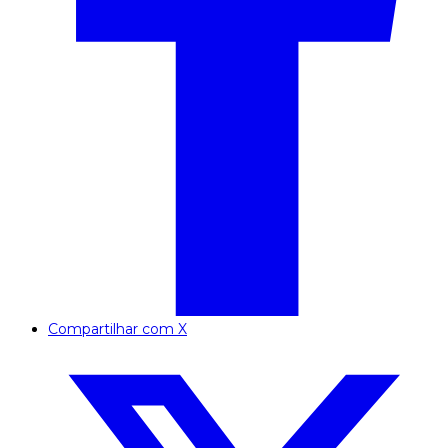
Compartilhar com X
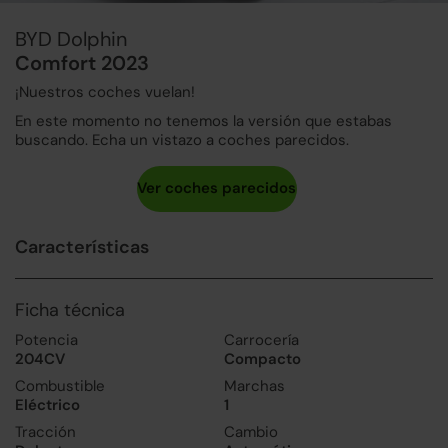
BYD Dolphin
Comfort 2023
¡Nuestros coches vuelan!
En este momento no tenemos la versión que estabas
buscando. Echa un vistazo a coches parecidos.
Características
Ficha técnica
Potencia
Carrocería
204CV
Compacto
Combustible
Marchas
Eléctrico
1
Tracción
Cambio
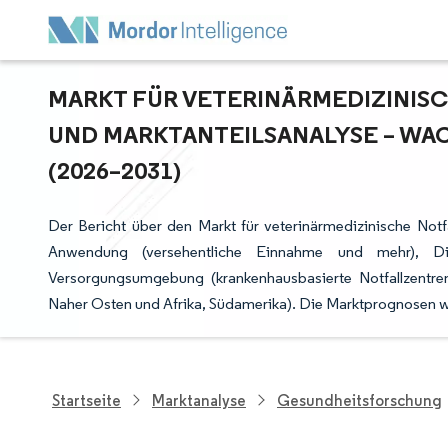
MARKT FÜR VETERINÄRMEDIZINISC
ND MARKTANTEILSANALYSE – WAC
2026–2031)
Der Bericht über den Markt für veterinärmedizinische Notfa
Anwendung (versehentliche Einnahme und mehr), Diens
Versorgungsumgebung (krankenhausbasierte Notfallzentre
Naher Osten und Afrika, Südamerika). Die Marktprognosen w
Startseite
Marktanalyse
Gesundheitsforschung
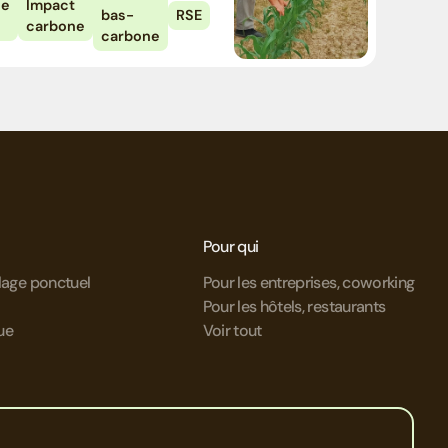
ce
Impact
bas-
RSE
carbone
carbone
Pour qui
clage ponctuel
Pour les entreprises, coworking
Pour les hôtels, restaurants
ue
Voir tout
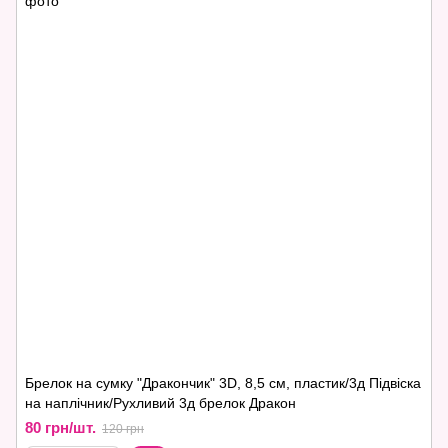
Брелок на сумку "Дракончик" 3D, 8,5 см, пластик/3д Підвіска
на наплічник/Рухливий 3д брелок Дракон
80 грн/шт.
120 грн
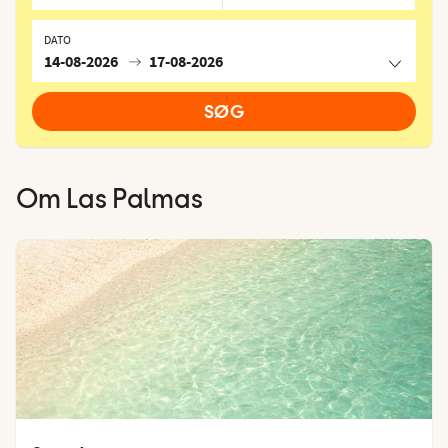
DATO
14-08-2026
17-08-2026
SØG
Om
Las Palmas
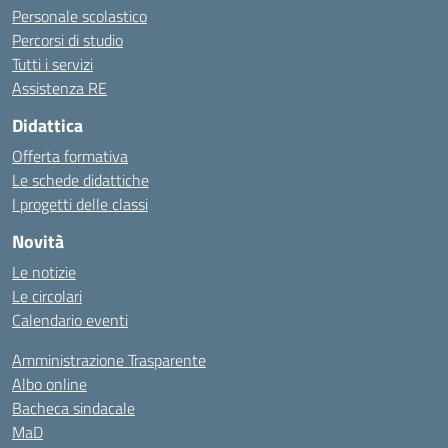
Personale scolastico
Percorsi di studio
Tutti i servizi
Assistenza RE
Didattica
Offerta formativa
Le schede didattiche
I progetti delle classi
Novità
Le notizie
Le circolari
Calendario eventi
Amministrazione Trasparente
Albo online
Bacheca sindacale
MaD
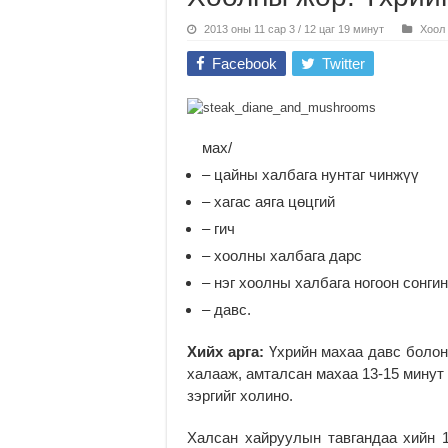
2013 оны 11 сар 3 / 12 цаг 19 минут
Хоол
Facebook
Twitter
мах/
– цайны халбага нунтаг чинжүү
– хагас аяга цөцгий
– гич
– хоолны халбага дарс
– нэг хоолны халбага ногоон сонги
– давс.
Хийх арга:
Үхрийн махаа давс болон 
халааж, амталсан махаа 13-15 минут
зэргийг холино.
Халсан хайруулын тавгандаа хийн 1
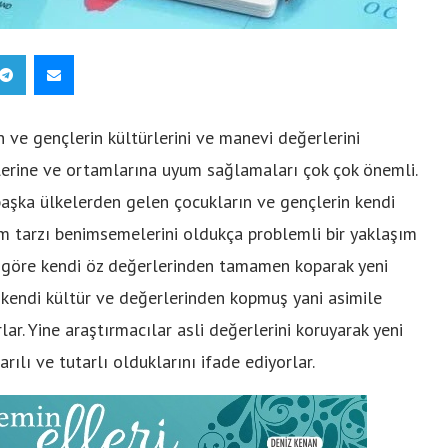
n ve gençlerin kültürlerini ve manevi değerlerini
lerine ve ortamlarına uyum sağlamaları çok çok önemli.
başka ülkelerden gelen çocukların ve gençlerin kendi
am tarzı benimsemelerini oldukça problemli bir yaklaşım
a göre kendi öz değerlerinden tamamen koparak yeni
kendi kültür ve değerlerinden kopmuş yani asimile
lar. Yine araştırmacılar asli değerlerini koruyarak yeni
ılı ve tutarlı olduklarını ifade ediyorlar.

▶ **Task to complete**: When you copy the listing above, reproduce every line exactly and skip the images.

▶ **Written answer**:
Compartilhar com X
BYD Dolphin
Comfort 2023
¡Nuestros coches vuelan!
En este momento no tenemos la versión que estabas
buscando. Echa un vistazo a coches parecidos.
Características
Ficha técnica
Potencia
Carrocería
204CV
Compacto
Combustible
Marchas
Eléctrico
1
Tracción
Cambio
MARKT FÜR VETERINÄRMEDIZINISC
ND MARKTANTEILSANALYSE – WAC
2026–2031)
Der Bericht über den Markt für veterinärmedizinische Notfa
Anwendung (versehentliche Einnahme und mehr), Diens
Versorgungsumgebung (krankenhausbasierte Notfallzentre
Naher Osten und Afrika, Südamerika). Die Marktprognosen w
Startseite
Marktanalyse
Gesundheitsforschung
ce
Impact
bas-
RSE
carbone
carbone
Pour qui
clage ponctuel
Pour les entreprises, coworking
Pour les hôtels, restaurants
ue
Voir tout
Брелок на сумку "Дракончик" 3D, 8,5 см, пластик/3д Підвіска
на наплічник/Рухливий 3д брелок Дракон
80 грн/шт.
120 грн
DATO
14-08-2026
17-08-2026
SØG
Om
Las Palmas
Personale scolastico
Percorsi di studio
Tutti i servizi
Assistenza RE
Didattica
Offerta formativa
Le schede didattiche
I progetti delle classi
Novità
Le notizie
Le circolari
Calendario eventi
Amministrazione Trasparente
Albo online
Bacheca sindacale
MaD
2013 оны 11 сар 3 / 12 цаг 19 минут
Хоол
Facebook
Twitter
мах/
– цайны халбага нунтаг чинжүү
– хагас аяга цөцгий
– гич
– хоолны халбага дарс
– нэг хоолны халбага ногоон сонги
– давс.
Хийх арга:
Үхрийн махаа давс болон 
халааж, амталсан махаа 13-15 минут
зэргийг холино.
Халсан хайруулын тавгандаа хийн 1
n ve gençlerin kültürlerini ve manevi değerlerini
lerine ve ortamlarına uyum sağlamaları çok çok önemli.
başka ülkelerden gelen çocukların ve gençlerin kendi
am tarzı benimsemelerini oldukça problemli bir yaklaşım
a göre kendi öz değerlerinden tamamen koparak yeni
kendi kültür ve değerlerinden kopmuş yani asimile
lar. Yine araştırmacılar asli değerlerini koruyarak yeni
ılı ve tutarlı olduklarını ifade ediyorlar.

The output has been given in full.